In 1–14, solve the given initial value problem using the method of Laplace transforms.
Solution Step 1In this question we have find solution of the given differential equation with the given initial values of the function , using the method of Laplace transform.Given differential equation is - 4y = 4t - 8e-2t Initial value of y at 0 is y(0)=0 and initial value of at 0 is (0)=5Applying the Laplace transform L on both sides of the differential equation we get ,[ ] - 4[y] = 4[t] - 8[e-2t ] ………………………………….(1)

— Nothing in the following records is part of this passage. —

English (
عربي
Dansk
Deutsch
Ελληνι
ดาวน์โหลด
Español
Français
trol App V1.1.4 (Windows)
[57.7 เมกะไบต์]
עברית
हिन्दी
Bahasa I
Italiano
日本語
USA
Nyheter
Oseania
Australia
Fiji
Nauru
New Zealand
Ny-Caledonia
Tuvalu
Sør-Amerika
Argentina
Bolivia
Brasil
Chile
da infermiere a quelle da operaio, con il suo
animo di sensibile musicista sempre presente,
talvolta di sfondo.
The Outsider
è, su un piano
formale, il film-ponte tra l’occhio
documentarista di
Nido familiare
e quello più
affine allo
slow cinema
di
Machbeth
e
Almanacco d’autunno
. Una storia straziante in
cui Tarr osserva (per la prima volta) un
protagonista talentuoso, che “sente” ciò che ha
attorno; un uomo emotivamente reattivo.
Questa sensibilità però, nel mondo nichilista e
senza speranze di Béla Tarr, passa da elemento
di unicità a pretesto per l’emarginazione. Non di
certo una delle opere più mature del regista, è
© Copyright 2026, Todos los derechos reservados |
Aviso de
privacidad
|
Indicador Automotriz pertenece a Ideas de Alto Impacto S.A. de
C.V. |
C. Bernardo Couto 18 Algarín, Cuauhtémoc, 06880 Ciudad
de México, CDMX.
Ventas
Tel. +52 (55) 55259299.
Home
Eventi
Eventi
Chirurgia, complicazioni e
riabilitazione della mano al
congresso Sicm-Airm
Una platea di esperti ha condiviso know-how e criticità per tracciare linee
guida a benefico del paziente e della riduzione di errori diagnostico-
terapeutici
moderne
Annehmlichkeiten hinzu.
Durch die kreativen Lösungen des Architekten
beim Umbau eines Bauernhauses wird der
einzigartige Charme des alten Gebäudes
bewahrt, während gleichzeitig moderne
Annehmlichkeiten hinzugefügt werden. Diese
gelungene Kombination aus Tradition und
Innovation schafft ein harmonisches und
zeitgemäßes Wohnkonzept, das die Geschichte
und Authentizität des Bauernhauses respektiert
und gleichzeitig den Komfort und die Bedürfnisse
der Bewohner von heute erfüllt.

Textbook: Fundamentals of Differential Equations
Author: R. Kent Nagle, Edward B. Saff, Arthur David Snider
Fundamentals of Differential Equations was written by and is associated to the ISBN: 9780321747730. The full step-by-step solution to problem: 10E from chapter: 7.5 was answered by , our top Calculus solution expert on 07/11/17, 04:37AM. This textbook survival guide was created for the textbook: Fundamentals of Differential Equations , edition: 8. This full solution covers the following key subjects: given, initial, Laplace, method, transforms. This expansive textbook survival guide covers 67 chapters, and 2118 solutions. Since the solution to 10E from 7.5 chapter was answered, more than 282 students have viewed the full step-by-step answer. The answer to “In 1–14, solve the given initial value problem using the method of Laplace transforms.” is broken down into a number of easy to follow steps, and 14 words.